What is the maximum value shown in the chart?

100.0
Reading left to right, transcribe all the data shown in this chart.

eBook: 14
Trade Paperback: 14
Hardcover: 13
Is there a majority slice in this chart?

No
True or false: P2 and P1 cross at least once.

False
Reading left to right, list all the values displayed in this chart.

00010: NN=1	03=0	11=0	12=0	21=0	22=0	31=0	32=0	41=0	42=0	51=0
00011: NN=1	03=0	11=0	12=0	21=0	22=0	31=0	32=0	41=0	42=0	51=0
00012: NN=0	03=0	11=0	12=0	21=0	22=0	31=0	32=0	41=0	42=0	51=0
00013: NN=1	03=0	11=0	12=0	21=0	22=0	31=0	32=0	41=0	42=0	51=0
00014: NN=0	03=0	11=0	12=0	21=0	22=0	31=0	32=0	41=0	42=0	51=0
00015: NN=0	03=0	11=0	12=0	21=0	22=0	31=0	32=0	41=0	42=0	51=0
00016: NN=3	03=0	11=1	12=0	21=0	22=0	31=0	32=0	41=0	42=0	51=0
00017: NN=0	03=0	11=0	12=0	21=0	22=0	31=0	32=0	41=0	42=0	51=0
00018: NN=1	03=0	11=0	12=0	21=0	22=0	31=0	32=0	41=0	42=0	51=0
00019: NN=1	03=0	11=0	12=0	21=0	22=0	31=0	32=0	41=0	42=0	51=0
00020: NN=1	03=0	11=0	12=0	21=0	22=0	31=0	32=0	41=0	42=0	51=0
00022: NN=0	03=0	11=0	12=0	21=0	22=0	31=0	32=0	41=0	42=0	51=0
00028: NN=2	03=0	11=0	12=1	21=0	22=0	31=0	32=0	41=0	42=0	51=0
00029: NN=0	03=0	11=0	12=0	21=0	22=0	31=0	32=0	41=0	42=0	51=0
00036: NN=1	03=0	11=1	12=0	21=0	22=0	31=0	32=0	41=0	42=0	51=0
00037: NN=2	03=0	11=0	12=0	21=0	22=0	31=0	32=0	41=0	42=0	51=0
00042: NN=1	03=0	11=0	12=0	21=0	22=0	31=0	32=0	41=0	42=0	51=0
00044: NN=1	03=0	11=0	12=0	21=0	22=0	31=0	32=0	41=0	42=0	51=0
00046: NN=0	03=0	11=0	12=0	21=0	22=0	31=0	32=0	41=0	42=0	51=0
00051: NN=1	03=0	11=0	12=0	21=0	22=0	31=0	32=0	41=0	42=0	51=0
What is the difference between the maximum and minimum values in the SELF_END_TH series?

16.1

--------------------------------

Can you return all of the material above line for line, with every character unchanged?

### [Expected output]
What is the maximum value shown in the chart?

100.0
Reading left to right, transcribe all the data shown in this chart.

eBook: 14
Trade Paperback: 14
Hardcover: 13
Is there a majority slice in this chart?

No
True or false: P2 and P1 cross at least once.

False
Reading left to right, list all the values displayed in this chart.

00010: NN=1	03=0	11=0	12=0	21=0	22=0	31=0	32=0	41=0	42=0	51=0
00011: NN=1	03=0	11=0	12=0	21=0	22=0	31=0	32=0	41=0	42=0	51=0
00012: NN=0	03=0	11=0	12=0	21=0	22=0	31=0	32=0	41=0	42=0	51=0
00013: NN=1	03=0	11=0	12=0	21=0	22=0	31=0	32=0	41=0	42=0	51=0
00014: NN=0	03=0	11=0	12=0	21=0	22=0	31=0	32=0	41=0	42=0	51=0
00015: NN=0	03=0	11=0	12=0	21=0	22=0	31=0	32=0	41=0	42=0	51=0
00016: NN=3	03=0	11=1	12=0	21=0	22=0	31=0	32=0	41=0	42=0	51=0
00017: NN=0	03=0	11=0	12=0	21=0	22=0	31=0	32=0	41=0	42=0	51=0
00018: NN=1	03=0	11=0	12=0	21=0	22=0	31=0	32=0	41=0	42=0	51=0
00019: NN=1	03=0	11=0	12=0	21=0	22=0	31=0	32=0	41=0	42=0	51=0
00020: NN=1	03=0	11=0	12=0	21=0	22=0	31=0	32=0	41=0	42=0	51=0
00022: NN=0	03=0	11=0	12=0	21=0	22=0	31=0	32=0	41=0	42=0	51=0
00028: NN=2	03=0	11=0	12=1	21=0	22=0	31=0	32=0	41=0	42=0	51=0
00029: NN=0	03=0	11=0	12=0	21=0	22=0	31=0	32=0	41=0	42=0	51=0
00036: NN=1	03=0	11=1	12=0	21=0	22=0	31=0	32=0	41=0	42=0	51=0
00037: NN=2	03=0	11=0	12=0	21=0	22=0	31=0	32=0	41=0	42=0	51=0
00042: NN=1	03=0	11=0	12=0	21=0	22=0	31=0	32=0	41=0	42=0	51=0
00044: NN=1	03=0	11=0	12=0	21=0	22=0	31=0	32=0	41=0	42=0	51=0
00046: NN=0	03=0	11=0	12=0	21=0	22=0	31=0	32=0	41=0	42=0	51=0
00051: NN=1	03=0	11=0	12=0	21=0	22=0	31=0	32=0	41=0	42=0	51=0
What is the difference between the maximum and minimum values in the SELF_END_TH series?

16.1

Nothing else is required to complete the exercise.